Since launching Schema Gallery on WordPress.org, the plugin has surpassed 100 free downloads — and more importantly, the feedback from real users has been invaluable.
The Developer Blind Spot
Here's something every developer deals with but rarely talks about: when you spend months — or in my case, over 25 years in web development — building something, you start seeing the project exclusively through your own eyes. You know every line of code, every design decision, every technical trade-off. And because of that deep familiarity, you can completely overlook some of the most obvious features your users actually need.

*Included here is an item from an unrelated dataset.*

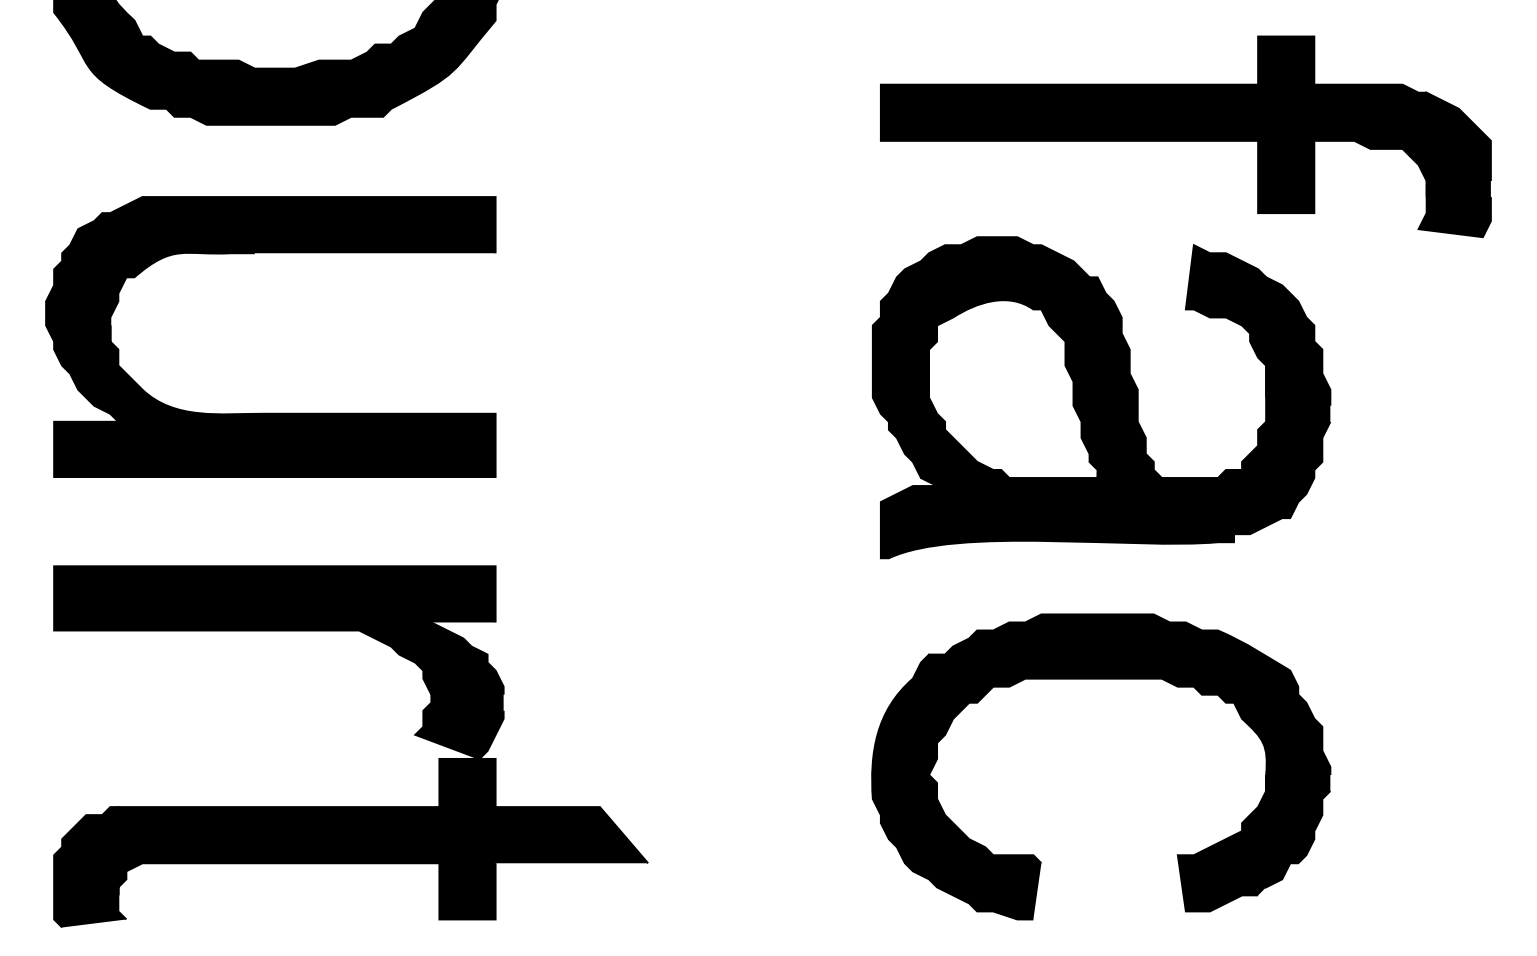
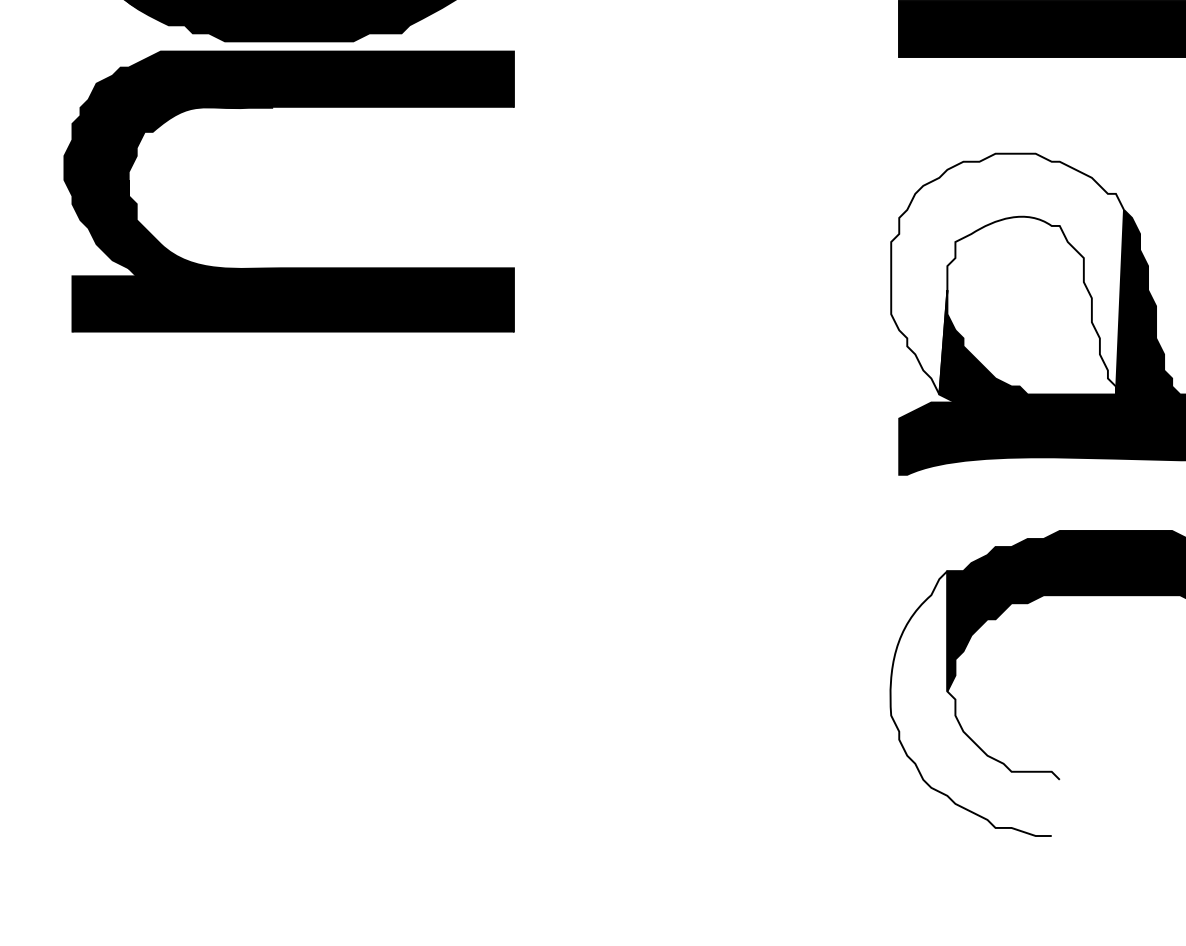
fill: (988, 357) -> (1006, 274), removed
part: (270, 412) -> (288, 267), moved
fill: (956, 786) -> (974, 703), removed
part: (350, 806) -> (368, 723), removed

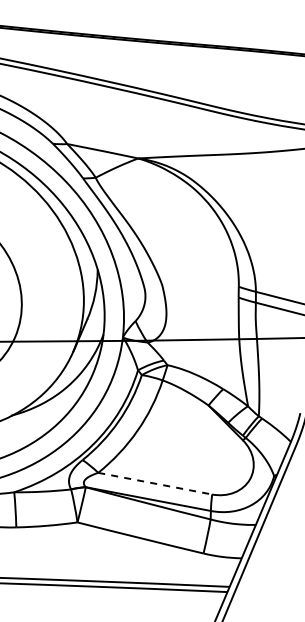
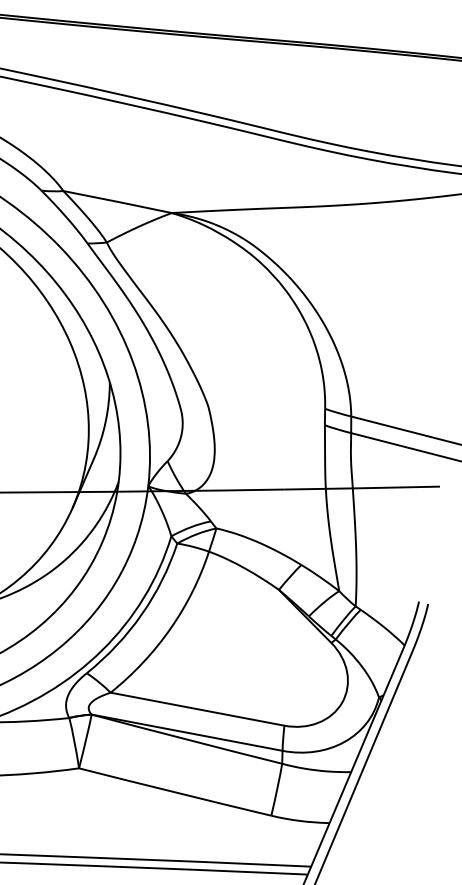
line: (155, 483) -> (198, 708), dashed -> solid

A perfect example? Bulk uploads. I was so focused on perfecting the schema markup — making sure every gallery achieved full Schema.org validation while maintaining solid PageSpeed scores — that I missed one of the most basic workflow features a gallery plugin should have. It took real users putting the plugin through its paces to surface that gap.
That's the humbling part of shipping software. No matter how experienced you are, the people using your product will always see things you don't.
Listening and Building
Since launch, I've collected a growing list of feature requests and improvement suggestions from the Schema Gallery community. The feedback has been overwhelmingly constructive, and it's shaping the roadmap in ways I hadn't originally anticipated.
I've been actively working on implementing these changes, and a new update incorporating the most requested improvements will be rolling out soon.
What's Next
The core mission of Schema Gallery hasn't changed: deliver the fastest WordPress gallery plugin with perfect schema markup. But thanks to the community that's already adopted it, the plugin is becoming something better than I could have built alone.